Content starts

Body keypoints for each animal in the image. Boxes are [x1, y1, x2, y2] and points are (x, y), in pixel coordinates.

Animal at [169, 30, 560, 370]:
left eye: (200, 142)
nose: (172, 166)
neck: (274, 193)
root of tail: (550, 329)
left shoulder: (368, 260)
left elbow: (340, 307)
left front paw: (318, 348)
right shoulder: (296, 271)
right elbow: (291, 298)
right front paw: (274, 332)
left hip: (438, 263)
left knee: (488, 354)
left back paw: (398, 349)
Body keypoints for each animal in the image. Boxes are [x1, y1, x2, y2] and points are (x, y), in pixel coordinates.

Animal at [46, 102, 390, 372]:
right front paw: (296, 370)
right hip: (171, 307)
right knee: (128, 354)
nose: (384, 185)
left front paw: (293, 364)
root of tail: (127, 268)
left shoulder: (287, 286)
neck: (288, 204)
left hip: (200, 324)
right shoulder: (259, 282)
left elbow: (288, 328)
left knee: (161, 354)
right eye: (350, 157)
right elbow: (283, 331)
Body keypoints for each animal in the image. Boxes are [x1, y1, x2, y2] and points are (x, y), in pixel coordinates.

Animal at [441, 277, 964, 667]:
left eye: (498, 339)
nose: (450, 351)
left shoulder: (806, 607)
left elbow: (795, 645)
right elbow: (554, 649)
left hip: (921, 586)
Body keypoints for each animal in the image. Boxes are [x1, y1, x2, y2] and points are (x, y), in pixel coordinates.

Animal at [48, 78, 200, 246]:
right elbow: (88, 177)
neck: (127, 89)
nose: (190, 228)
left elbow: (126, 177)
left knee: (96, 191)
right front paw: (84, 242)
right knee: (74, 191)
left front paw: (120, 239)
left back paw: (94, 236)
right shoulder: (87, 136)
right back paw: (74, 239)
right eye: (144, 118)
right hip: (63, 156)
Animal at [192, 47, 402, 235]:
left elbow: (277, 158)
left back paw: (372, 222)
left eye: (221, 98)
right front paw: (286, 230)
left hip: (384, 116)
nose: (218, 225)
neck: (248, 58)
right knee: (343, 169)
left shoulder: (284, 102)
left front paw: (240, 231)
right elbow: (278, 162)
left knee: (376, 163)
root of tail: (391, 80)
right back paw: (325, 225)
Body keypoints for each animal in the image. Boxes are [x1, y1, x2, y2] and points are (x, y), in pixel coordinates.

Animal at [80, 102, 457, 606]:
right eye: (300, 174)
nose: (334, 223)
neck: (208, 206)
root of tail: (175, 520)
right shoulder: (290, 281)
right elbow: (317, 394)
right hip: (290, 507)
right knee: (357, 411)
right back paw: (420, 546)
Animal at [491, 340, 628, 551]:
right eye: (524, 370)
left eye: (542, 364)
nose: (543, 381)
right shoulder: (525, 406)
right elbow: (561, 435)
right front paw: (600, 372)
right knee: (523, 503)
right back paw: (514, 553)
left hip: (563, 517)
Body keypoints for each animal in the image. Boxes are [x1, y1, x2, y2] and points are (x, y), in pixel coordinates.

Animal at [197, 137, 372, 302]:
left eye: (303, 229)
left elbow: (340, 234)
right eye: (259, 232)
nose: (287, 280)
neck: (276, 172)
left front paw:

Content ends

Above are the records; from them, give again exactly the lines from the one containing "right knee: (74, 191)" through the one containing "right front paw: (286, 230)", both included.

» **Task response**
right knee: (74, 191)
left front paw: (120, 239)
left back paw: (94, 236)
right shoulder: (87, 136)
right back paw: (74, 239)
right eye: (144, 118)
right hip: (63, 156)
Animal at [192, 47, 402, 235]:
left elbow: (277, 158)
left back paw: (372, 222)
left eye: (221, 98)
right front paw: (286, 230)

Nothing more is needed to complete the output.